-- TO DO --
Please list every age of the youngest child that the forum thread gives as a current or proposed cutoff for lone-parent benefits.

OK, here it says that benefits may stop if your youngest child is 12

www.dwp.gov.uk/advisers/lone-parent-changes.asp

Sorry, still don't see the problem.

LittleJingleBellas · 19/12/2008 22:01

The policy is predicated on the idea that most lone parents are unqualified, clueless bints who need guidance about how to return to work when they're ready to.

They're not. They're just women like you and me. Some of them are better educated and have higher qualifications than us. They don't need preparing for work interviews, they know how to get jobs as and when that's the right solution for their family.

LittleJingleBellas · 19/12/2008 22:03

The problem is that it's currently 12.

Plans to reduce it to 7. Then 5. Then 3. Then 1. All these options are being discussed in one way or another by politicians of one ilk or another.

LittleJingleBellas · 19/12/2008 22:04

Oh and may I remind all of you that 2/3 of lone parents already have waged jobs.

That's a higher percentage than married/ partnered mothers.

fivecandles · 19/12/2008 22:04

I think that's ridiculous.

If I were an unqualified, clueless bint than I would benefit from a return to work interview.

If I were me but unemployed then I might also benefit and if I didn't I don't see how I could get arsey about going to the odd interview in return for getting benefits until my children were 12 TBH.

goldFAQinsenceandmyrrh · 19/12/2008 22:04

Yes that's the actual changes - the proposed changes are somewhat different. (can't find the link at the moment and just been arguing with the manager at the pizza shop over whether I should get my 20% discount for ordering online when it didn't go through and I've had to ring and place it over the phone)

goldFAQinsenceandmyrrh · 19/12/2008 22:07

lol fivecandles - you seem like an intellegient lady - trust me I don't think you'd benefit much from a "return to work" interview - complete and utter waste of time IMO.

All I came away with from mine (only had one so far as not been on them that long) was a stamp on my OU financial assistance form and an irate toddler..........oh and a print out that showed me that I would indeed be worse off if I returned to work now .

fivecandles · 19/12/2008 22:08

There are plans to reduce the age to 7. It is not Govt policy to reduce the age to 1. But anyway we are just talking about attending interview in return for recieving thousands of pounds of money FGS.

-- RECORD EXTRACTS --
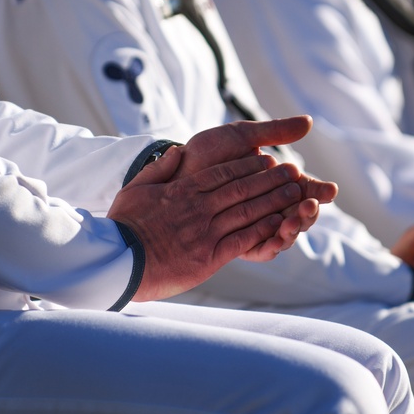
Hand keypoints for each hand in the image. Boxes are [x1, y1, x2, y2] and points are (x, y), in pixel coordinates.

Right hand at [109, 117, 324, 301]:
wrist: (118, 261)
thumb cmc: (124, 226)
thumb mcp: (135, 189)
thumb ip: (159, 169)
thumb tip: (179, 151)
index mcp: (182, 191)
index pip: (223, 173)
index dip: (248, 165)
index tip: (266, 159)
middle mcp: (198, 208)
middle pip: (241, 188)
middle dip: (270, 178)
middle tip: (292, 171)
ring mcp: (205, 232)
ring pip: (247, 211)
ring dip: (274, 200)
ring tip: (295, 192)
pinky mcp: (209, 257)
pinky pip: (242, 238)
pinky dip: (263, 228)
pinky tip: (279, 221)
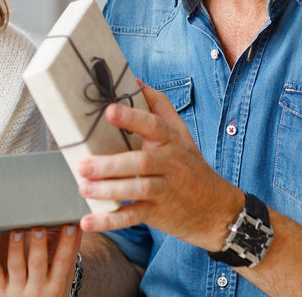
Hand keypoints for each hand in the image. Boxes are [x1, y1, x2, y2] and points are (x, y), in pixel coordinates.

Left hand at [0, 225, 80, 295]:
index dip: (68, 243)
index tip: (71, 225)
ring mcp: (17, 290)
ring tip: (16, 231)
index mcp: (55, 284)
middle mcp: (37, 288)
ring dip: (16, 248)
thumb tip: (79, 226)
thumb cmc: (49, 295)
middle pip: (38, 263)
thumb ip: (67, 256)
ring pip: (16, 266)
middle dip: (39, 245)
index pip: (63, 261)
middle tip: (39, 226)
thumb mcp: (61, 281)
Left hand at [76, 82, 243, 251]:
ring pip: (137, 189)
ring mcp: (165, 190)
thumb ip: (160, 107)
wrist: (218, 211)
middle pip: (140, 162)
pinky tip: (89, 221)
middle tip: (83, 165)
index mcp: (171, 141)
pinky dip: (110, 221)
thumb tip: (136, 81)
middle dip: (110, 165)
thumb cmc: (191, 168)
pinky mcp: (159, 213)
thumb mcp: (181, 135)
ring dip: (108, 190)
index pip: (153, 125)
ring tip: (83, 188)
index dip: (132, 118)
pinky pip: (133, 217)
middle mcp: (169, 164)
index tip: (109, 111)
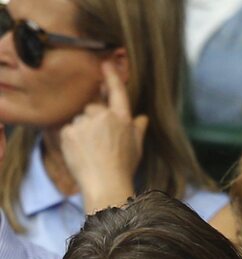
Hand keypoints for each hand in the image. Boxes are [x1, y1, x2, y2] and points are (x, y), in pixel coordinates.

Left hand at [60, 61, 146, 212]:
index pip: (116, 92)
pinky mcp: (69, 131)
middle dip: (95, 119)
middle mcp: (104, 116)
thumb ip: (138, 129)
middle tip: (99, 141)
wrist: (105, 184)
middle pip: (94, 107)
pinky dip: (73, 138)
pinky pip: (69, 129)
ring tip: (91, 150)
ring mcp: (85, 122)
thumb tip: (142, 118)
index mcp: (122, 118)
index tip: (105, 63)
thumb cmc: (124, 167)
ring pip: (81, 119)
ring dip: (83, 129)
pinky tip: (81, 152)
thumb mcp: (137, 147)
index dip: (111, 76)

-- EXERCISE RESPONSE --
12, 7, 5, 3, 1